## PASSAGE TO READ
►

According to the study, China has also probably finished building its three new solid-fueled missile silos by 2022, including at least 300 new intercontinental ballistic missile silos, and has placed “at least some” ICBMs within the silos.
In December last year, there were speculations in the US Congress that Beijing may have amassed more nuclear warheads than Washington. The fears were raised due to the US Strategic Command’s (STRATCOM) classified determination to Congress by a clause in the fiscal 2022 National Defense Authorization Act.
According to the clause, the Command must notify the US Congress if China surpasses the US in one of the three components concerning its Inter Continental Ballistic Missile (ICBM) arsenal, allowing the US Congress to be informed if China deploys more ICBMs or ICBM launchers than the United States.
The report comes days after a US Congressional Committee recommended that the US heavily modernize and diversify its nuclear arsenal to fight Russia and China’s nuclear forces and infrastructure in response to what it perceives as a dual threat from two peer rivals.
The report’s timing is also significant given that the US administration is getting ready for what might be President Joe Biden and Chinese Leader Xi Jinping’s in-person meeting in California next month.
Tensions between the two rivals are also riding high. Earlier this week, the Pentagon released several photos and videos showcasing increased incidents in which Chinese fighter jets were recorded harassing American military aircraft in the South and East China Sea both this year and last.
The latest report becomes another thorn in the already unsavory relationship between the two countries.

◄

Revise the passage on China's nuclear buildup, starting with "The report comes" and going on through "California next month.", and replace "in-person" with "face-to-face".

## STORED DATA
►

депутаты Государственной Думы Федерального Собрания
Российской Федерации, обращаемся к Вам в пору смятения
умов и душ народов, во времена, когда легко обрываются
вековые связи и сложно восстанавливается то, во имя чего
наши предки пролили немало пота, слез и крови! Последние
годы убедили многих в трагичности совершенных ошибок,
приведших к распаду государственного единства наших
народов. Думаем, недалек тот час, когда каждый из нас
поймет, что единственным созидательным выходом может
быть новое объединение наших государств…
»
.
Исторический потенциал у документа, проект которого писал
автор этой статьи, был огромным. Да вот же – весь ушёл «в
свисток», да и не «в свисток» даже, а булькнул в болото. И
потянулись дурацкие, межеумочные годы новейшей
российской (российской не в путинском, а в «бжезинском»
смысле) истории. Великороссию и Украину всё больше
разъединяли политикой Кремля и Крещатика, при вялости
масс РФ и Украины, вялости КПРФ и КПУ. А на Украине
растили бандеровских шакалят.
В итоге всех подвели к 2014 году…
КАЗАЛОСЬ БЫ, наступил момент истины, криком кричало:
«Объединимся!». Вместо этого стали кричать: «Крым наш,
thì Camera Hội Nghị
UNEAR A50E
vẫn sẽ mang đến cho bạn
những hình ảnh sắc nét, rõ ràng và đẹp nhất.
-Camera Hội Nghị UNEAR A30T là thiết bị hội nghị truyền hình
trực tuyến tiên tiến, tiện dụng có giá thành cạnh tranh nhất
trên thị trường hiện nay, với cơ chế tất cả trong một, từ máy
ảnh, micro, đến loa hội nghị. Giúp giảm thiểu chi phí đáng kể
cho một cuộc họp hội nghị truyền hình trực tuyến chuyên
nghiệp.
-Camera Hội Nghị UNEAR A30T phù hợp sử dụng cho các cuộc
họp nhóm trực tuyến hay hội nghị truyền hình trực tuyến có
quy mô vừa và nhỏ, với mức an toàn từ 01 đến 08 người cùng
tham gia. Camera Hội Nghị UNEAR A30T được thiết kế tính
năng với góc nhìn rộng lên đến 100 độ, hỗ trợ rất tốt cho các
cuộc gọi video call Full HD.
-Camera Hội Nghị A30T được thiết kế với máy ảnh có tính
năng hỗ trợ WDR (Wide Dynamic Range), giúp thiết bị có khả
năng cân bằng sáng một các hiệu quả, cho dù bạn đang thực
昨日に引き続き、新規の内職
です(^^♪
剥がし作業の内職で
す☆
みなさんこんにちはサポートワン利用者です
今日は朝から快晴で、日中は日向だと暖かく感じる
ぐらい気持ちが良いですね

◄

## OUTPUT FOR THIS EXERCISE
The report comes days after a US Congressional Committee recommended that the US heavily modernize and diversify its nuclear arsenal to fight Russia and China’s nuclear forces and infrastructure in response to what it perceives as a dual threat from two peer rivals.
The report’s timing is also significant given that the US administration is getting ready for what might be President Joe Biden and Chinese Leader Xi Jinping’s face-to-face meeting in California next month.